***** ENTRIES SUPPLIED *****
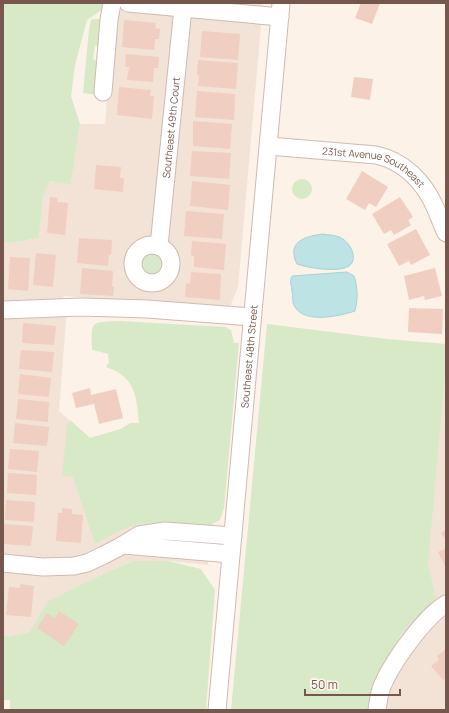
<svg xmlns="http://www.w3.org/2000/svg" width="449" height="713" viewBox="0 0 449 713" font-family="Manrope,sans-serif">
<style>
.residential{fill:#f3e3d7}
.green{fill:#d8e9c7}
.water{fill:#bde3e5;stroke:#a4d4d6}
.building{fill:#f0cec1}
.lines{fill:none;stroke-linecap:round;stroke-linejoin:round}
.minor-casing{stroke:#cfbbb1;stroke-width:19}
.minor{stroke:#fff;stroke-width:17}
.labels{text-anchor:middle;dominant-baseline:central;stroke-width:4;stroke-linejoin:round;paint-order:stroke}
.street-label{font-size:10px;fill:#75574d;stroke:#fef6ee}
</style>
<rect width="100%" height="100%" fill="#fcf2e8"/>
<g class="residential">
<path d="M115,3H263L238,287L229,309L63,296L67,307L59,411L90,438L121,429L161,522L211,525L208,565L168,561H133L88,581L48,601L29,632L9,636L3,635V242L9,243L39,238L43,197L50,181L71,183L80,124H105Z"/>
<path d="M446,358V710H363L387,654L419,607Z"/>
</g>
<g class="green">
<path d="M3,3H103V9L87,20L75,65L71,96L80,124L71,184L50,181L43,197L39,238L9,243L3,242Z"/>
<path d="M93,19H104L99,45L95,46L93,59L98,62V95L83,93L89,29L91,20Z"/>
<circle cx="302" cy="189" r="10"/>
<circle cx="151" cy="264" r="10"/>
<path d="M119,321L225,327L231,330L234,343H239L224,508L220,520L211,525L161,522L134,525L115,533L95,544L73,477L62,476L67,425L71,421L90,438L121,429L130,423H139C137,406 137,387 123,376C119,372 112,369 106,367L109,362L108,354L101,352L92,350C91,321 90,322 119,321Z"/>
<path d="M267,324L387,339L446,344V362L428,565L436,599L403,631L373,686L369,710H231Z"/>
<path d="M133,561H168L201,569L215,590L206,710H10V700H3V635L9,636L29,632L48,601L88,581Z"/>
</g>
<g class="water">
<path d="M323,234C328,235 337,235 341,238C350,242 359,259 349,266C339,273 308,268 297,264C286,242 305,236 323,234Z"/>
<path d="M347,272L354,276C358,288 358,299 355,311C340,316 305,324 295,307C292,303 293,296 292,292C292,286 289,282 292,276Z"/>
</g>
<g class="building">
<path d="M361,3H380L372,24L355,18Z"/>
<path d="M124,20L156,23L155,28L160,29L159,39H155L154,50L122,47Z"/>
<path d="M202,31L240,34L238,60L200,57Z"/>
<path d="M126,54L159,57L158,68H154L153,82L127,80L129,67H125Z"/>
<path d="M198,60L238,63L236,89L198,86L199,75H197Z"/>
<path d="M354,77L373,79L370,100L351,97Z"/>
<path d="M119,87L151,90L150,96H154L152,119L117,115Z"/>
<path d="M197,91L235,94L234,120L195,117Z"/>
<path d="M193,121L232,124L230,149L193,146Z"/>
<path d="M192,151L231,153L229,179L190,176Z"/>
<path d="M96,165L121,167L120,178H124L123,192L94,189Z"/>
<path d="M362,171L388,187L376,207L369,203L365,210L346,199Z"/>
<path d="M192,181L230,185L228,210L190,206Z"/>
<path d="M50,197L58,198L57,202L68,203L65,235L47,233Z"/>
<path d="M400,197L413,217L408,220L411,225L394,235L391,230L384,234L372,214Z"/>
<path d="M186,211L224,214L222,239L184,236Z"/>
<path d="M416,229L430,255L411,265L409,261L399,266L387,244Z"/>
<path d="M79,238L112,240L111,255L109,254L108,266L77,263Z"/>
<path d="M192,241L226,244L224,270L194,267V256L191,255Z"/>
<path d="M36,253L56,255L53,287L33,285Z"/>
<path d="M10,257L30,258L28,291L8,289Z"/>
<path d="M82,268L113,271L112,286L114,287L113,296L80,294Z"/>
<path d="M435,268L442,296L425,300L424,296L409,300L404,276Z"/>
<path d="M191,272L221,274L220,300L185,297L186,283L190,284Z"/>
<path d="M409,308L443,309L442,334L408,332Z"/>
<path d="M23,323L56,326L54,345L22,343Z"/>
<path d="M21,350L54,352L52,372L19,369Z"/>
<path d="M20,374L51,378L49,397L18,394Z"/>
<path d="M90,388L91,395L116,389L123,418L99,424L94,404L76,408L72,393Z"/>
<path d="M18,399L49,402L48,422L16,419Z"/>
<path d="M15,423L49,427L47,446L13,443Z"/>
<path d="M10,449L39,451L37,472L8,469Z"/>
<path d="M8,473L37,475L36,495L7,493Z"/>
<path d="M6,500L35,502L34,522L5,520Z"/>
<path d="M62,508L72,509V514L83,515L81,543L56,541L58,513H62Z"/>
<path d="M4,524L33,526L31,546L3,544Z"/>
<path d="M446,529V539L441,534Z"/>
<path d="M446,548V565L445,566L438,552Z"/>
<path d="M20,584L34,586L31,617L6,615L9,587L20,588Z"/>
<path d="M59,611L79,624L64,646L37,628L47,613L55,618Z"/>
<path d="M446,649V678L443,680L431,666L439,660L437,656Z"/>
</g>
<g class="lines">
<defs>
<g id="minor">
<path d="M128,3L280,17"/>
<path d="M103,92L109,20L112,3"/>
<path id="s1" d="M269,146L376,155C404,161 424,182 435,207C439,216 442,225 446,233"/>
<circle cx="152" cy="264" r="19"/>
<path id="s2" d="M159,246L183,8"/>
<path d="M3,310L82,307L147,309L252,317"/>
<path d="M123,545L231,554"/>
<path d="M3,563L43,567L74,566L87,563L104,555L123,545L139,535L165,531L233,536"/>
<path id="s3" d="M217,710L281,3"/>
<path d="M377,710C378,703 379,695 381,689C390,665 424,617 446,604"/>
</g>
</defs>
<use href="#minor" class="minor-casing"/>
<use href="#minor" class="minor"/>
</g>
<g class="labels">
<g class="street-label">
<text stroke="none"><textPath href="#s2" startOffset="119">Southeast 49th Court</textPath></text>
<text stroke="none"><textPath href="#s1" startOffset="109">231st Avenue Southeast</textPath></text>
<text stroke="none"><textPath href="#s3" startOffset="355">Southeast 48th Street</textPath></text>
</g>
</g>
<rect width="449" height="713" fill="none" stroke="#75574d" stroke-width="8"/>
<path d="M305 689v6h95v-6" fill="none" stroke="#75574d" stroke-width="2"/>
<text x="311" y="689" font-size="12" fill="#75574d" stroke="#fef6ee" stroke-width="3" paint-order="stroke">50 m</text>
</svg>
*****
:: AIM OF THE EXERCISE ::
Restate the records above exactly, less any pictures.

:: EXERCISE ANSWER ::
<svg xmlns="http://www.w3.org/2000/svg" width="449" height="713" viewBox="0 0 449 713" font-family="Manrope,sans-serif">
<style>
.residential{fill:#f3e3d7}
.green{fill:#d8e9c7}
.water{fill:#bde3e5;stroke:#a4d4d6}
.building{fill:#f0cec1}
.lines{fill:none;stroke-linecap:round;stroke-linejoin:round}
.minor-casing{stroke:#cfbbb1;stroke-width:19}
.minor{stroke:#fff;stroke-width:17}
.labels{text-anchor:middle;dominant-baseline:central;stroke-width:4;stroke-linejoin:round;paint-order:stroke}
.street-label{font-size:10px;fill:#75574d;stroke:#fef6ee}
</style>
<rect width="100%" height="100%" fill="#fcf2e8"/>
<g class="residential">
<path d="M115,3H263L238,287L229,309L63,296L67,307L59,411L90,438L121,429L161,522L211,525L208,565L168,561H133L88,581L48,601L29,632L9,636L3,635V242L9,243L39,238L43,197L50,181L71,183L80,124H105Z"/>
<path d="M446,358V710H363L387,654L419,607Z"/>
</g>
<g class="green">
<path d="M3,3H103V9L87,20L75,65L71,96L80,124L71,184L50,181L43,197L39,238L9,243L3,242Z"/>
<path d="M93,19H104L99,45L95,46L93,59L98,62V95L83,93L89,29L91,20Z"/>
<circle cx="302" cy="189" r="10"/>
<circle cx="151" cy="264" r="10"/>
<path d="M119,321L225,327L231,330L234,343H239L224,508L220,520L211,525L161,522L134,525L115,533L95,544L73,477L62,476L67,425L71,421L90,438L121,429L130,423H139C137,406 137,387 123,376C119,372 112,369 106,367L109,362L108,354L101,352L92,350C91,321 90,322 119,321Z"/>
<path d="M267,324L387,339L446,344V362L428,565L436,599L403,631L373,686L369,710H231Z"/>
<path d="M133,561H168L201,569L215,590L206,710H10V700H3V635L9,636L29,632L48,601L88,581Z"/>
</g>
<g class="water">
<path d="M323,234C328,235 337,235 341,238C350,242 359,259 349,266C339,273 308,268 297,264C286,242 305,236 323,234Z"/>
<path d="M347,272L354,276C358,288 358,299 355,311C340,316 305,324 295,307C292,303 293,296 292,292C292,286 289,282 292,276Z"/>
</g>
<g class="building">
<path d="M361,3H380L372,24L355,18Z"/>
<path d="M124,20L156,23L155,28L160,29L159,39H155L154,50L122,47Z"/>
<path d="M202,31L240,34L238,60L200,57Z"/>
<path d="M126,54L159,57L158,68H154L153,82L127,80L129,67H125Z"/>
<path d="M198,60L238,63L236,89L198,86L199,75H197Z"/>
<path d="M354,77L373,79L370,100L351,97Z"/>
<path d="M119,87L151,90L150,96H154L152,119L117,115Z"/>
<path d="M197,91L235,94L234,120L195,117Z"/>
<path d="M193,121L232,124L230,149L193,146Z"/>
<path d="M192,151L231,153L229,179L190,176Z"/>
<path d="M96,165L121,167L120,178H124L123,192L94,189Z"/>
<path d="M362,171L388,187L376,207L369,203L365,210L346,199Z"/>
<path d="M192,181L230,185L228,210L190,206Z"/>
<path d="M50,197L58,198L57,202L68,203L65,235L47,233Z"/>
<path d="M400,197L413,217L408,220L411,225L394,235L391,230L384,234L372,214Z"/>
<path d="M186,211L224,214L222,239L184,236Z"/>
<path d="M416,229L430,255L411,265L409,261L399,266L387,244Z"/>
<path d="M79,238L112,240L111,255L109,254L108,266L77,263Z"/>
<path d="M192,241L226,244L224,270L194,267V256L191,255Z"/>
<path d="M36,253L56,255L53,287L33,285Z"/>
<path d="M10,257L30,258L28,291L8,289Z"/>
<path d="M82,268L113,271L112,286L114,287L113,296L80,294Z"/>
<path d="M435,268L442,296L425,300L424,296L409,300L404,276Z"/>
<path d="M191,272L221,274L220,300L185,297L186,283L190,284Z"/>
<path d="M409,308L443,309L442,334L408,332Z"/>
<path d="M23,323L56,326L54,345L22,343Z"/>
<path d="M21,350L54,352L52,372L19,369Z"/>
<path d="M20,374L51,378L49,397L18,394Z"/>
<path d="M90,388L91,395L116,389L123,418L99,424L94,404L76,408L72,393Z"/>
<path d="M18,399L49,402L48,422L16,419Z"/>
<path d="M15,423L49,427L47,446L13,443Z"/>
<path d="M10,449L39,451L37,472L8,469Z"/>
<path d="M8,473L37,475L36,495L7,493Z"/>
<path d="M6,500L35,502L34,522L5,520Z"/>
<path d="M62,508L72,509V514L83,515L81,543L56,541L58,513H62Z"/>
<path d="M4,524L33,526L31,546L3,544Z"/>
<path d="M446,529V539L441,534Z"/>
<path d="M446,548V565L445,566L438,552Z"/>
<path d="M20,584L34,586L31,617L6,615L9,587L20,588Z"/>
<path d="M59,611L79,624L64,646L37,628L47,613L55,618Z"/>
<path d="M446,649V678L443,680L431,666L439,660L437,656Z"/>
</g>
<g class="lines">
<defs>
<g id="minor">
<path d="M128,3L280,17"/>
<path d="M103,92L109,20L112,3"/>
<path id="s1" d="M269,146L376,155C404,161 424,182 435,207C439,216 442,225 446,233"/>
<circle cx="152" cy="264" r="19"/>
<path id="s2" d="M159,246L183,8"/>
<path d="M3,310L82,307L147,309L252,317"/>
<path d="M123,545L231,554"/>
<path d="M3,563L43,567L74,566L87,563L104,555L123,545L139,535L165,531L233,536"/>
<path id="s3" d="M217,710L281,3"/>
<path d="M377,710C378,703 379,695 381,689C390,665 424,617 446,604"/>
</g>
</defs>
<use href="#minor" class="minor-casing"/>
<use href="#minor" class="minor"/>
</g>
<g class="labels">
<g class="street-label">
<text stroke="none"><textPath href="#s2" startOffset="119">Southeast 49th Court</textPath></text>
<text stroke="none"><textPath href="#s1" startOffset="109">231st Avenue Southeast</textPath></text>
<text stroke="none"><textPath href="#s3" startOffset="355">Southeast 48th Street</textPath></text>
</g>
</g>
<rect width="449" height="713" fill="none" stroke="#75574d" stroke-width="8"/>
<path d="M305 689v6h95v-6" fill="none" stroke="#75574d" stroke-width="2"/>
<text x="311" y="689" font-size="12" fill="#75574d" stroke="#fef6ee" stroke-width="3" paint-order="stroke">50 m</text>
</svg>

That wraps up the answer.